With the introduction of the Mercury Graphic Engine, Adobe Photoshop CS6 makes greater use of your computer’s graphics processor, or GPU, making complex graphical calculations run a lot faster. But why is this?
In a nutshell, Central Processing Units (CPUs) are general purpose chips designed to cope with any task. A Graphics Processing Unit (GPU) is a specialist processor built for maths- intensive calculations such as those involved in graphics rendering and video editing. When an application requires a lot of this sort of work, it uses the GPU to do the heavy lifting.
The GPU is faster at these sort of tasks because of the way it’s designed.
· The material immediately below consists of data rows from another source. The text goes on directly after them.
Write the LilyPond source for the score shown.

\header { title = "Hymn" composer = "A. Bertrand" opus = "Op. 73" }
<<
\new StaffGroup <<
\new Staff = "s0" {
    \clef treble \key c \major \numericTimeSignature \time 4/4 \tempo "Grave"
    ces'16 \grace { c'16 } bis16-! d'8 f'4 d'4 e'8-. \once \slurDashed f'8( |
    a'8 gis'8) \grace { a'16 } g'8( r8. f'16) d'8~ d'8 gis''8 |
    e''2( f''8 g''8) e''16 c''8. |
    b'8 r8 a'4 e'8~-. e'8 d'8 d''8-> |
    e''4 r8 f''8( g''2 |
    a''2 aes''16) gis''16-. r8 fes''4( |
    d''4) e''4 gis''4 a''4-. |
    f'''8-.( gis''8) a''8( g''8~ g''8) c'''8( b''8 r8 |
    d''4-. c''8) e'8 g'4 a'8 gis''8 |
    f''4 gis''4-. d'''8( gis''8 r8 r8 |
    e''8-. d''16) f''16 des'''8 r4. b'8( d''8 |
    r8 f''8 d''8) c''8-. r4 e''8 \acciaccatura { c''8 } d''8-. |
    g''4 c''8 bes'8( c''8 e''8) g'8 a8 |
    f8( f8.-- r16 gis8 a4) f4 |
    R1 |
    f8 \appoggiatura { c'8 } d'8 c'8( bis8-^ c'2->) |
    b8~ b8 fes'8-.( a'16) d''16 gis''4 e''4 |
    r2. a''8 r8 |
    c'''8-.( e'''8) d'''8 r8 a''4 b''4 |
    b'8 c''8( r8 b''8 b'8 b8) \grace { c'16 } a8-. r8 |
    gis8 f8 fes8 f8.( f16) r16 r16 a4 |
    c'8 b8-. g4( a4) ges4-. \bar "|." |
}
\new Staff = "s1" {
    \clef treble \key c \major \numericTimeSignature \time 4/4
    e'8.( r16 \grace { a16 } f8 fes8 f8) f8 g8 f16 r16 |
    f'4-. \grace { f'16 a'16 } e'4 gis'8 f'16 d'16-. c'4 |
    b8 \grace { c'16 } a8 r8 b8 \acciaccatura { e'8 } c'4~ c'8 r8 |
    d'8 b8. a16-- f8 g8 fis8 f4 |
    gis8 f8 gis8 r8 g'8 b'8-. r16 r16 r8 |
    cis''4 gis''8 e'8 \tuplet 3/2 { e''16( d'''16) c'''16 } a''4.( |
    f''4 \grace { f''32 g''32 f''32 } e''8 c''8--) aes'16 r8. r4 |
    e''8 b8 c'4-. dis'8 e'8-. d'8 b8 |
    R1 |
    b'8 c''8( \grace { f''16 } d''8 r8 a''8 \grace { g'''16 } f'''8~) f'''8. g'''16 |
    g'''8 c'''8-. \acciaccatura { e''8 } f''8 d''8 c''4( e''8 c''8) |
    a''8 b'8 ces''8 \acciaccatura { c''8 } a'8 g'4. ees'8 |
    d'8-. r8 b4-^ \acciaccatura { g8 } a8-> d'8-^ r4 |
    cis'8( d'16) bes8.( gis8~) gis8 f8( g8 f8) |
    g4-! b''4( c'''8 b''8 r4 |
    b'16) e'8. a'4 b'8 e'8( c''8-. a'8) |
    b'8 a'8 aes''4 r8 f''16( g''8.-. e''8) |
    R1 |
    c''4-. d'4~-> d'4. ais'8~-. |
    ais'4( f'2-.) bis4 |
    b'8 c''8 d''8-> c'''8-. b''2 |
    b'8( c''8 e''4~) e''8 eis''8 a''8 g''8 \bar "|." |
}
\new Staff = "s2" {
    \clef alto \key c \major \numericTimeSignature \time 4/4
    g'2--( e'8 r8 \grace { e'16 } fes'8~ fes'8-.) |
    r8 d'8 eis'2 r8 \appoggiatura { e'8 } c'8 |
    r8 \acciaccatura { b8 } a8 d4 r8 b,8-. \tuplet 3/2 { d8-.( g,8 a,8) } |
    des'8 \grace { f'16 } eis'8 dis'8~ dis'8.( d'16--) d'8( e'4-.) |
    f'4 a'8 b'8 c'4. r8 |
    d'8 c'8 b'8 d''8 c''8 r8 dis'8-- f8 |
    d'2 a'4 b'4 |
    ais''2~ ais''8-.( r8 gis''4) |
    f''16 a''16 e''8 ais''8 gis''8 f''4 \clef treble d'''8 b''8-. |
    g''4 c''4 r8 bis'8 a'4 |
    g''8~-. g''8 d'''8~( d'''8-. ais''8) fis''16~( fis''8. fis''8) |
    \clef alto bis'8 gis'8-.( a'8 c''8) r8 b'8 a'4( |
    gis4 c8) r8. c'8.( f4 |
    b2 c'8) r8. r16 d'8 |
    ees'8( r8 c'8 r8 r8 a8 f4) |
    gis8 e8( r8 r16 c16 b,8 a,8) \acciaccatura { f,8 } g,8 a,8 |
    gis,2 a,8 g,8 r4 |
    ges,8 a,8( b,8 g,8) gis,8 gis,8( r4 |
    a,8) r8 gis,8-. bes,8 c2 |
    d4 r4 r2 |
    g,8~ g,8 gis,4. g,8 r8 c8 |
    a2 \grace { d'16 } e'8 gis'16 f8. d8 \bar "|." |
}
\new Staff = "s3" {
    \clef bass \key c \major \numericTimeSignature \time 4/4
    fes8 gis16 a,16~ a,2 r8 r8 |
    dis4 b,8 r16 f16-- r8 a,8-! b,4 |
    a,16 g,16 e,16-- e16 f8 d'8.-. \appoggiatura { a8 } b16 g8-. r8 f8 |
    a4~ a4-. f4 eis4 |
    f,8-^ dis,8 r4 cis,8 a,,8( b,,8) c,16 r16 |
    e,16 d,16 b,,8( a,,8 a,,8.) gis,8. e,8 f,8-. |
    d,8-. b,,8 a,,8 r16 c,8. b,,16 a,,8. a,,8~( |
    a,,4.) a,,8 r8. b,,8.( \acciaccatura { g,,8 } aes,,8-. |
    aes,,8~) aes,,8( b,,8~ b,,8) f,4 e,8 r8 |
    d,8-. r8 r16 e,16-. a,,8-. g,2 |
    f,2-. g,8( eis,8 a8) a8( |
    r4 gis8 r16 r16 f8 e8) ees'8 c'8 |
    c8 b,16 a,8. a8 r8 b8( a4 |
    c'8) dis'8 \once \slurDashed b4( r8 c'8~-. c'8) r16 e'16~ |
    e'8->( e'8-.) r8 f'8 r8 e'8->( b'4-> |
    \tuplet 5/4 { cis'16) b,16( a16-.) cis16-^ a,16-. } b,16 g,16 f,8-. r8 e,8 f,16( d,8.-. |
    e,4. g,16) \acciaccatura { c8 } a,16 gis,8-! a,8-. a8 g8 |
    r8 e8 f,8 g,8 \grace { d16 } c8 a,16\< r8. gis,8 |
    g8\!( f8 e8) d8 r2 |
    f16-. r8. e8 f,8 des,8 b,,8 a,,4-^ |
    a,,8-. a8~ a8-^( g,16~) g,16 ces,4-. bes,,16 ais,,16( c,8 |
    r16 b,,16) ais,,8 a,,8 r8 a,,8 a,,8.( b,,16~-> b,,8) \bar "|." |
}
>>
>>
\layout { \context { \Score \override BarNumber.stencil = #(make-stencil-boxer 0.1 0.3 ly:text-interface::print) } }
While a typical CPU might have four to eight cores, which work in parallel to spread computing tasks more efficiently, a GPU might have hundreds of smaller cores, all designed to crunch through data sent to it by the CPU. This allows it to break down maths-intensive jobs and process them much faster, so their applications run quicker.
Adobe has added GPU acceleration to several existing Photoshop features. For example, the Liquify plug-in, which lets you ‘smear’ an image like dragging your finger across a still-wet oil painting, is now much smoother. Using CS5, the image updated only gradually, and brush sizes were limited to 1500 pixels.
In the preview versions of CS6 the update is instant, even with brushes around 10 times the size. That’s the power of the GPU.